Leave the pictures out. Return the rest of the listing below exactly.

====== Data provided

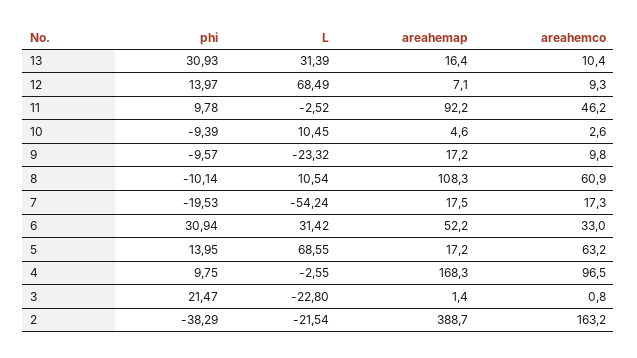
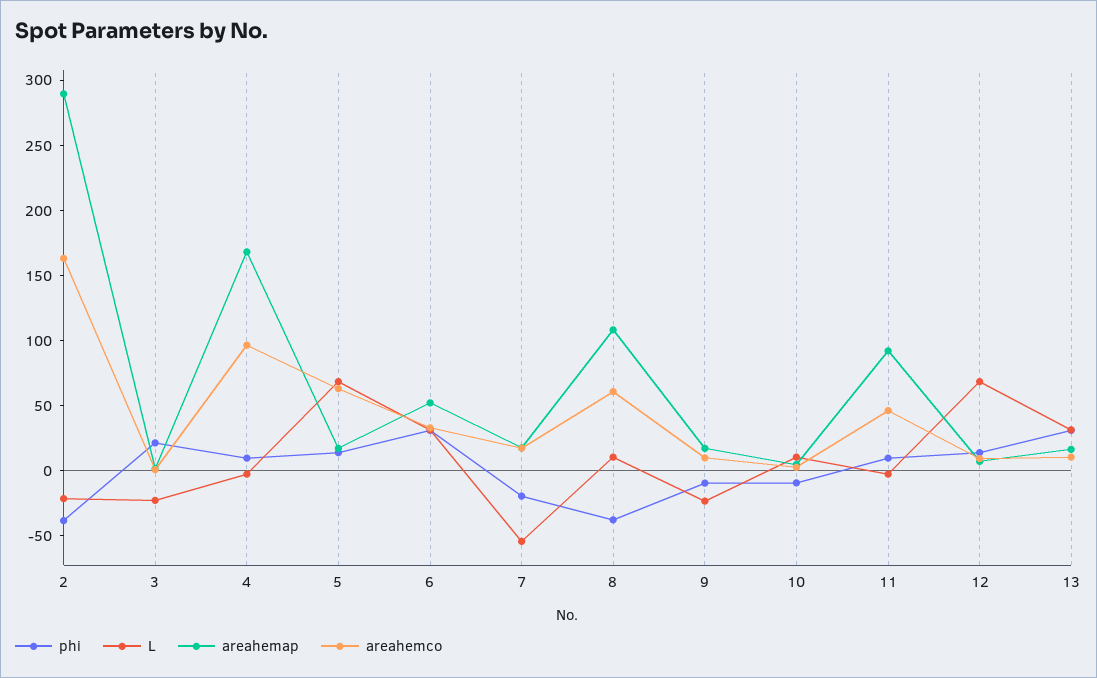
  {
    "phi": {
      "13": 30.93,
      "12": 13.97,
      "11": 9.78,
      "10": -9.39,
      "9": -9.57,
-     "8": -10.14,
+     "8": -40,
      "7": -19.53,
      "6": 30.94,
      "5": 13.95,
      "4": 9.75,
      "3": 21.47,
      "2": -38.29
    },
    "L": {
      "13": 31.39,
      "12": 68.49,
      "11": -2.52,
      "10": 10.45,
      "9": -23.32,
      "8": 10.54,
      "7": -54.24,
      "6": 31.42,
      "5": 68.55,
      "4": -2.55,
      "3": -22.8,
      "2": -21.54
    },
    "areahemap": {
      "13": 16.4,
      "12": 7.1,
      "11": 92.2,
      "10": 4.6,
      "9": 17.2,
      "8": 108.3,
      "7": 17.5,
      "6": 52.2,
      "5": 17.2,
      "4": 168.3,
      "3": 1.4,
-     "2": 388.7
+     "2": 290
    },
    "areahemco": {
      "13": 10.4,
      "12": 9.3,
      "11": 46.2,
      "10": 2.6,
      "9": 9.8,
      "8": 60.9,
      "7": 17.3,
      "6": 33,
      "5": 63.2,
      "4": 96.5,
      "3": 0.8,
      "2": 163.2
    }
  }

============

**Result**.
  {
    "phi": {
      "13": 30.93,
      "12": 13.97,
      "11": 9.78,
      "10": -9.39,
      "9": -9.57,
-     "8": -10.14,
+     "8": -40,
      "7": -19.53,
      "6": 30.94,
      "5": 13.95,
      "4": 9.75,
      "3": 21.47,
      "2": -38.29
    },
    "L": {
      "13": 31.39,
      "12": 68.49,
      "11": -2.52,
      "10": 10.45,
      "9": -23.32,
      "8": 10.54,
      "7": -54.24,
      "6": 31.42,
      "5": 68.55,
      "4": -2.55,
      "3": -22.8,
      "2": -21.54
    },
    "areahemap": {
      "13": 16.4,
      "12": 7.1,
      "11": 92.2,
      "10": 4.6,
      "9": 17.2,
      "8": 108.3,
      "7": 17.5,
      "6": 52.2,
      "5": 17.2,
      "4": 168.3,
      "3": 1.4,
-     "2": 388.7
+     "2": 290
    },
    "areahemco": {
      "13": 10.4,
      "12": 9.3,
      "11": 46.2,
      "10": 2.6,
      "9": 9.8,
      "8": 60.9,
      "7": 17.3,
      "6": 33,
      "5": 63.2,
      "4": 96.5,
      "3": 0.8,
      "2": 163.2
    }
  }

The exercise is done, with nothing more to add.